Dismissing a petition filed by one Charanya*, who had challenged a lower court's order subjecting her to undergo the test, Justice PN Prakash said “on the failure of a witness in a criminal case to give his or her blood sample, nail, hair, etc, he or she will have to face action under Section 349 Cr.Pc and also under the Contempt of Courts Act, 1971.”

The case relates to a complaint made by another woman against one Manikandan, alleging that he promised to marry her, took her to his house, and had sex with her. 

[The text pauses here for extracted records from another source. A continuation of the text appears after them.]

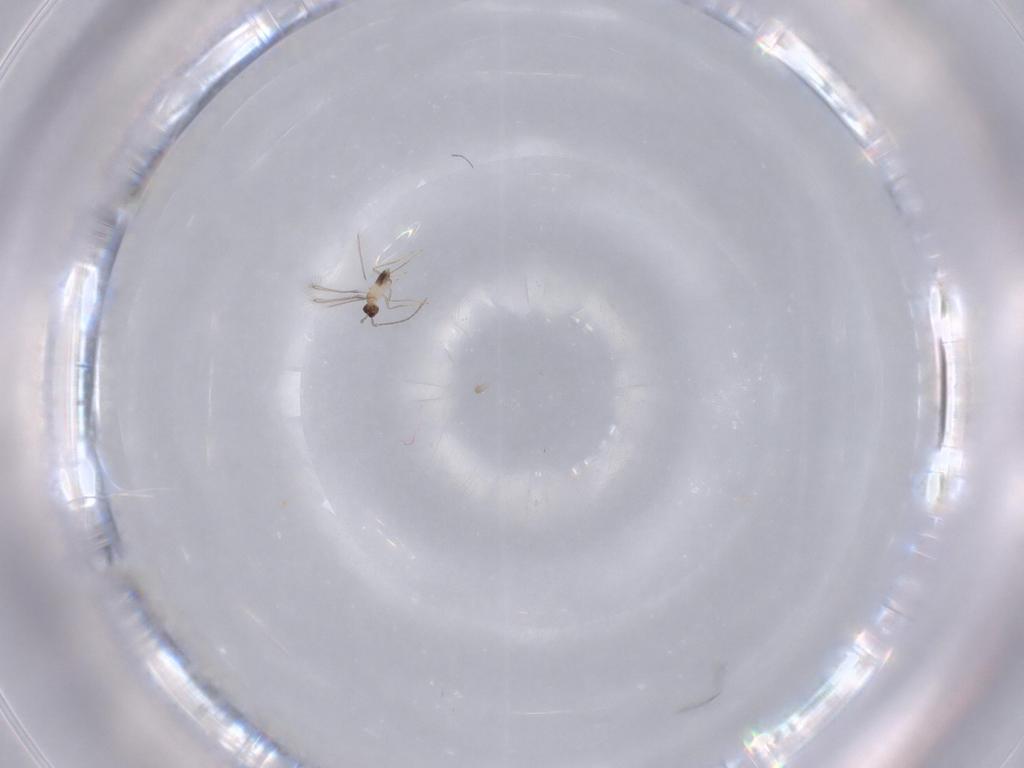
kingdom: Animalia
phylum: Arthropoda
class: Insecta
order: Hymenoptera
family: Mymaridae
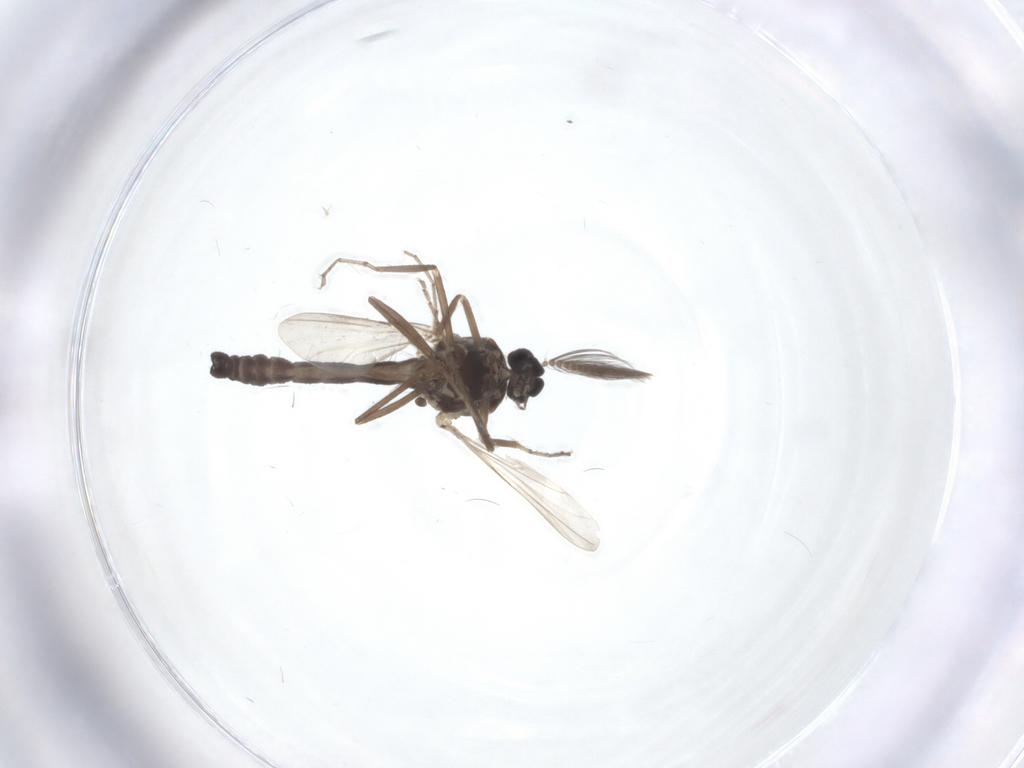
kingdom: Animalia
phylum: Arthropoda
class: Insecta
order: Diptera
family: Ceratopogonidae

However, Manikandan's family opposed the relationship and drove the woman out of the house, before holding a village panchayat and deciding that the accused should marry his niece, Sharanya, who was a minor at the time, as his 'first wife', and consider the complainant as his 'second wife'.

Following the incident, the woman filed a complaint with the police.

The Child Welfare Committee, which later spoke to Sharanya, stated that she was impregnated by her uncle, following which medical reports confirmed that she was four months pregnant.

The case soon moved to the Mahila Court in Perambalur, and a chargesheet was filed under various sections and also the POCSO Act.

Sharanya delivered a male child in September 2015 at the Government Hospital in Perambalur, where the Birth Certificate of the child mentioned that the father's name was Manikandan. 

However, when Sharanya was made to testify in court, she claimed that she had no relationship with her uncle, and she had a husband with the same name, who lived abroad.

Following this, the Mahila Court ordered a DNA test on the mother and child, which was challenged in the High Court. 

Justice PN Prakash, in his order, went on to add, “In the case at hand, it is not the paternity of the child that is in issue. The issue before this Court is whether Manikandan has committed an offence under the POCSO Act. The issue of legitimacy would only be incidentally involved.  One has to see the picture on a larger canvas and if so seen, there can be no doubt that the harm that would befall the administration of criminal justice is far greater, if witnesses like the petitioner then Minor Girl and her child cannot be subjected to DNA profiling." 

Dismissing the petition, he stated, "The harm that would befall if such a power is not recognised in the trial Court will be far greater, because it will be easier for people to prey upon minor girls from downtrodden communities like predators and force them to turn turtle in the witness box.  There is, therefore, an eminent need to subject the petitioner and her child to DNA profiling in order to arrive at the truth."